First of all, Dashboard creates its own environment that it operates in, it does not just run as a separate application. I won’t expand any further on that, because I’m still not too clear on that subject, but I will go further and put it this way: download Konfabulator, open some widgets, and just look at your Process Viewer. The amount of memory that one widget uses can be more than a fully independent OS X Cocoa application. Gruber pointed this out, and I checked it, it’s absolutely true. A widget is supposed to be incredibly small and functional. The amount of memory the widget takes is absurd, especially since they are supposed to be things that go on in the background, unlike an application that deserves to take up that much memory.

Now check this out: Konfabulator uses JavaScript, a great idea don’t get me wrong, it makes the application and its widgets portable to every platform (in theory, but not yet in practice), and makes it easy for people with limited experience to create their own custom widgets. Dashboard also uses JavaScript, but according to Gruber it is more based on HTML and CSS. Two basic languages used in web development, and that are incredibly simple to use. This is powerful because all three languages (Java, HTML and CSS) are built right into the core of OS X through Safari. What makes that extra powerful is the portability and the even easier ability to create custom widgets. Apple’s widgets are basically miniature web pages, and I know a lot more people who can throw together HTML than people who can create a Java applet.

This is a plus too, because all of these things are built into OS X, and now that Dashboard is built in the memory consumption will be incredibly minute. As Gruber points out:

Thus, Dashboard is clearly an extension of Mac OS X system-level technologies: Web Kit for layout and scripting; Exposé for the Dashboard window layer; and Cocoa for advanced functionality. Dashboard is the result of advanced Mac OS X technology in action.
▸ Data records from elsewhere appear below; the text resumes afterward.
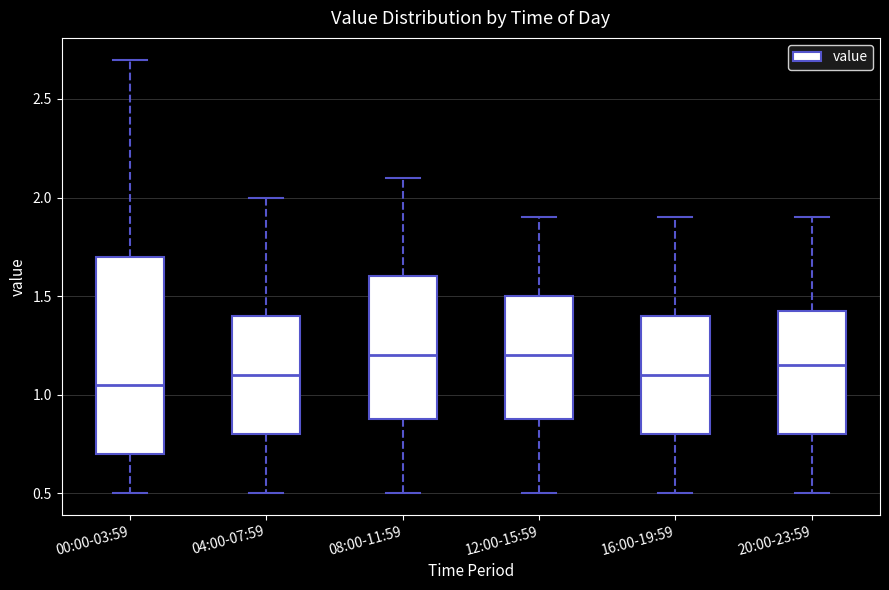

Reading left to right, transcribe this box plot: for each box, give where its median line is, the range the box spans, and where its two whiskers end, as read against the y-axis. The values are not printed on the chart, so give them approximately, as read against the axis.

00:00-03:59: median 1.05, box 0.70 to 1.70, whiskers 0.50 to 2.70
04:00-07:59: median 1.10, box 0.80 to 1.40, whiskers 0.50 to 2.00
08:00-11:59: median 1.20, box 0.90 to 1.60, whiskers 0.50 to 2.10
12:00-15:59: median 1.20, box 0.90 to 1.50, whiskers 0.50 to 1.90
16:00-19:59: median 1.10, box 0.80 to 1.40, whiskers 0.50 to 1.90
20:00-23:59: median 1.15, box 0.80 to 1.45, whiskers 0.50 to 1.90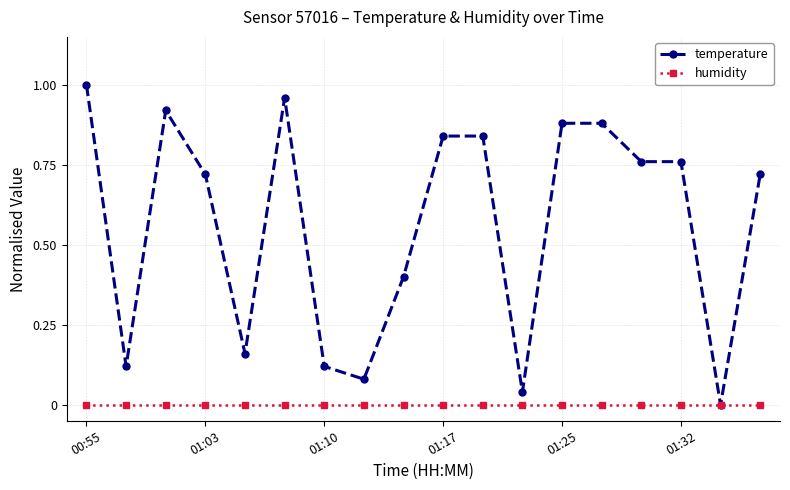

Which series has the largest range (max minus min)?

temperature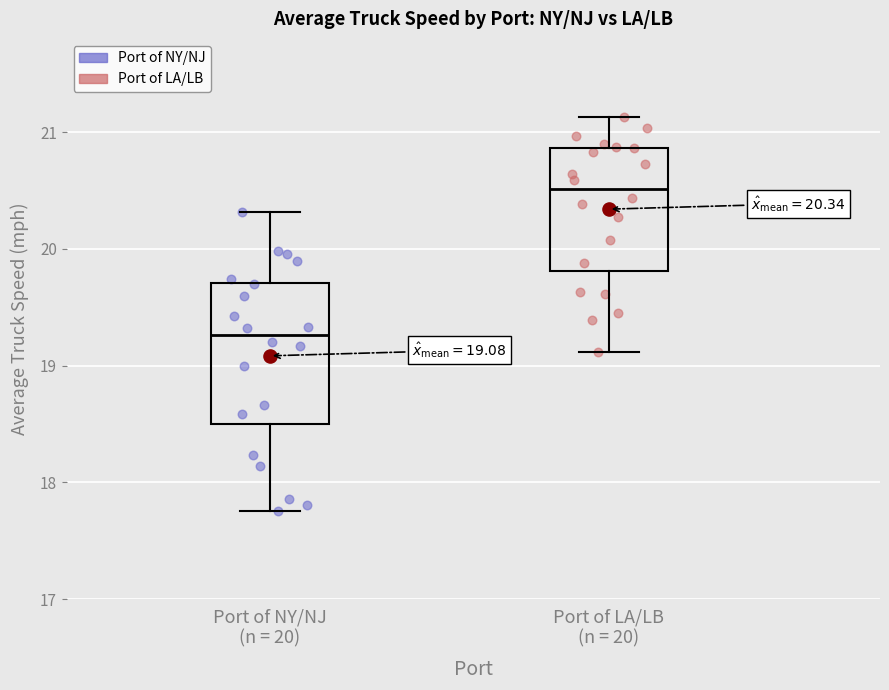

Which box's median line is the highest?

Port of LA/LB (n = 20)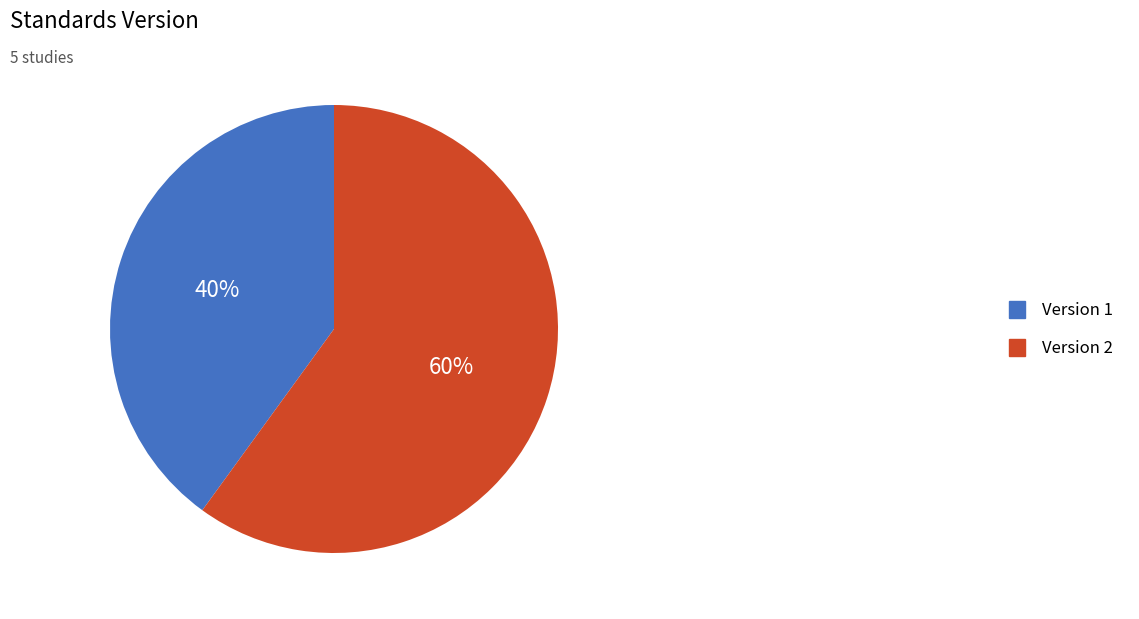

The Version 2 slice represents 47% of the pie. True or false?

False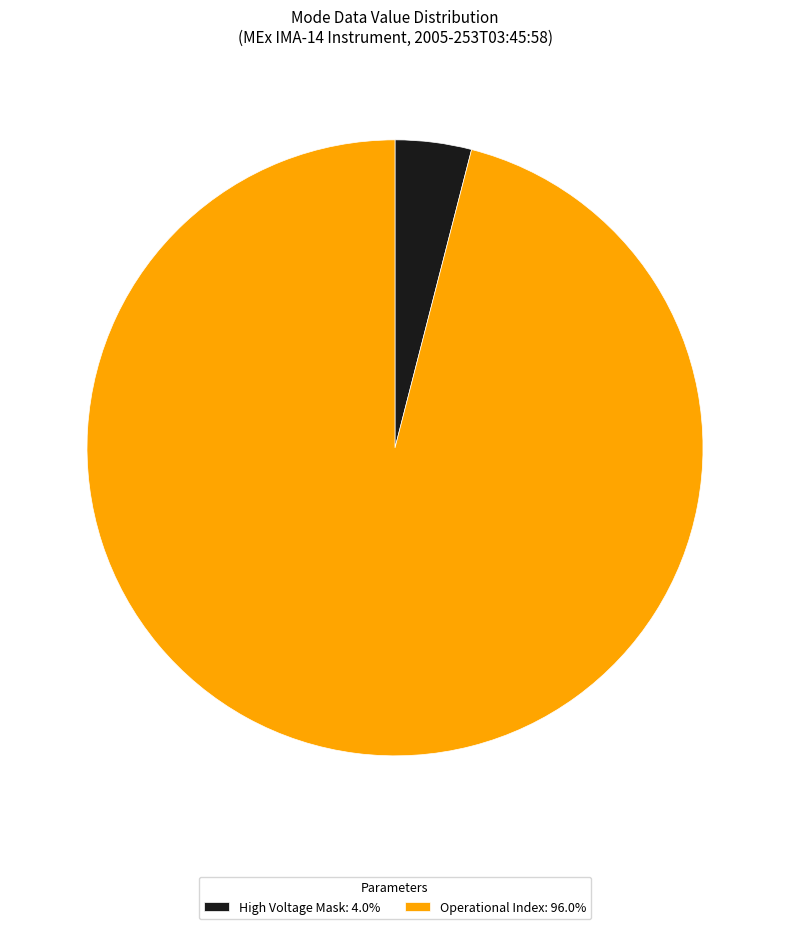

Is there a majority slice in this chart?

Yes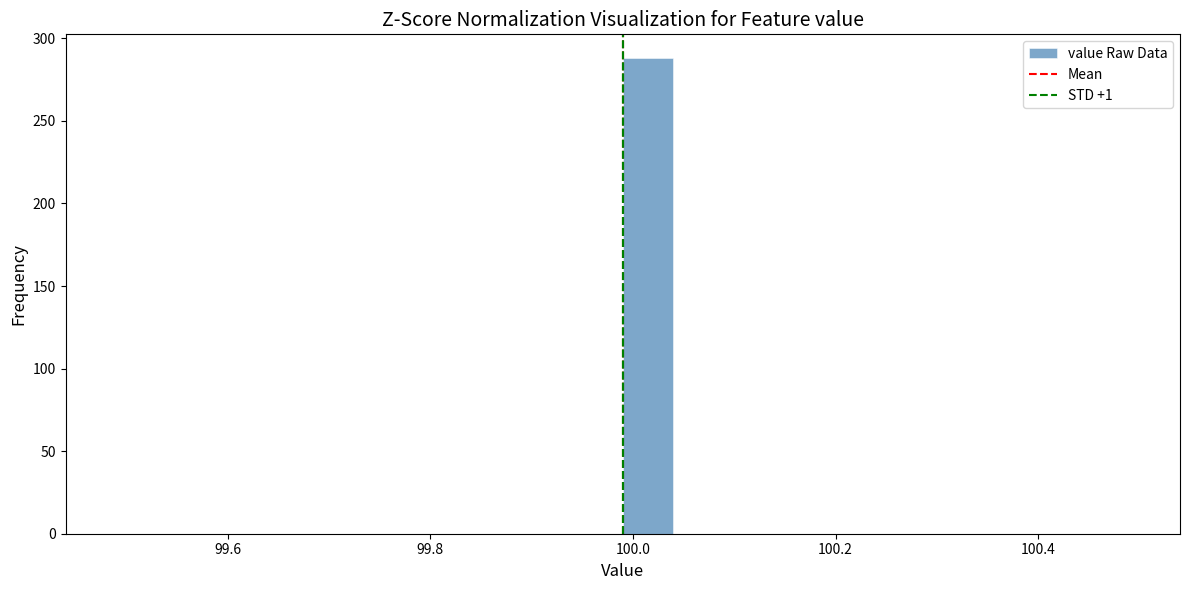

Read against the x-axis, roughly where is the centre of the tallest bar?

100.02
So there it is, perhaps Apple’s incarnation looks stunningly similar to Konfabulator, but if you think about it, can there be any other way of implementing such an environment without jeopardizing ease of use for creating custom widgets, and without using the built in technologies available in OS X? I don’t think so. And as I’ve pointed out above, with the kind help and inside information of John Gruber, just because an application/widget environment looks similar, does not make it a copy or rip–off. And for the record, if I were Andy Hertzfeld, I would consider the development and inclusion of Dashboard a nice homage to my work, a legacy that lives on. For me though, it is yet another selling point for OS X Tiger.
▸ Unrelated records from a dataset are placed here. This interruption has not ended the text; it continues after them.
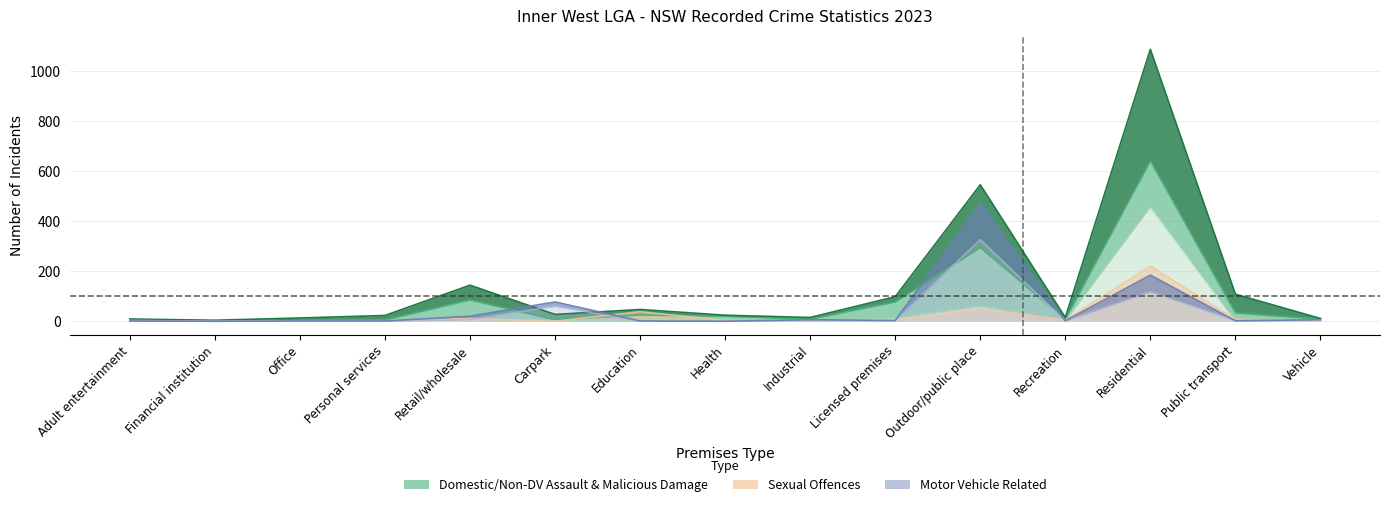

Which category has the highest value in the Motor vehicle theft series?

Outdoor/public place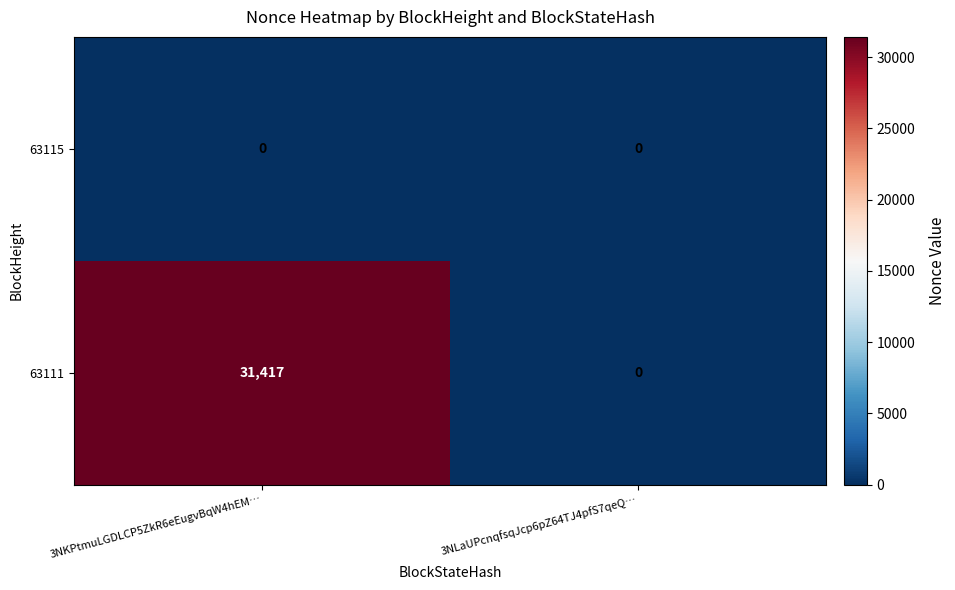

List the series in order of their overall mean, lowest first.

63115, 63111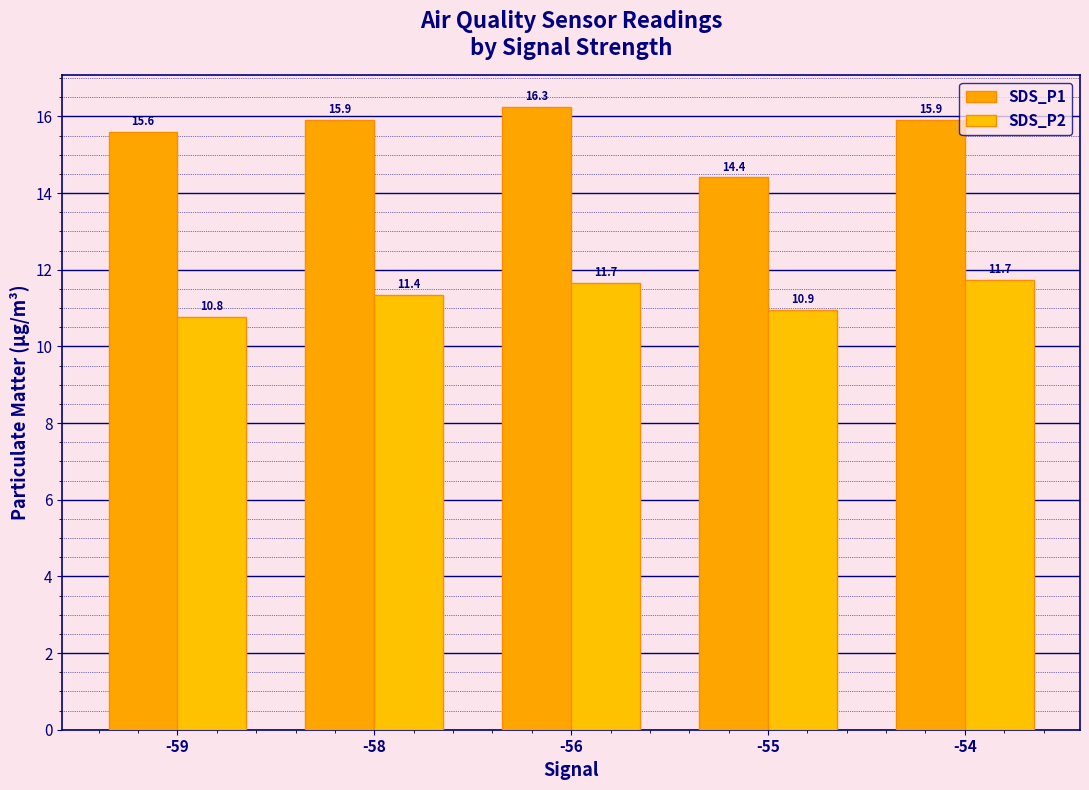

How many bars are there in each group?

2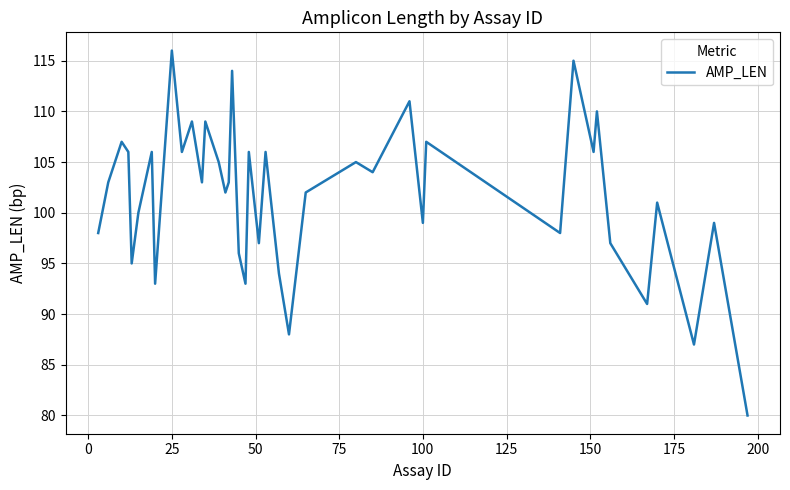

What is the greatest value displayed?

116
and some other cool stuff too…— I encourage you to check out the web site for the Tiger preview, there are so many advancements, these are only a few, from a users standpoint, that make it worth the transition. Along with these, is even better Unix support, more integration of industry standards in Quicktime to make for some really cool video playback, and XCode 2.0 with tons of new APIs and core technologies. If you have an iSight and use iChat AV (which I do not, so this is not a selling point for me) there is a whole new version of iChat AV that allows for up to 10 simultaneous audio chats that can all be linked together (a big conference call) and now support for 3 simultaneous video conferencing feeds (all three people can see eachother, etc.) I highly recommend you look at the way Apple implements this. You might picture three separate video windows, and if that’s the case you need to remember Apple is involved. It is fast, beautiful, graceful and classy. This may not be a selling point for OS X Tiger, but it is a selling point for an iSight.

So basically that’s it. There were lots of things out of the WWDC keynote this year, but this is the most important one to me. The new displays are incredibly gorgeous, but far out of my price range.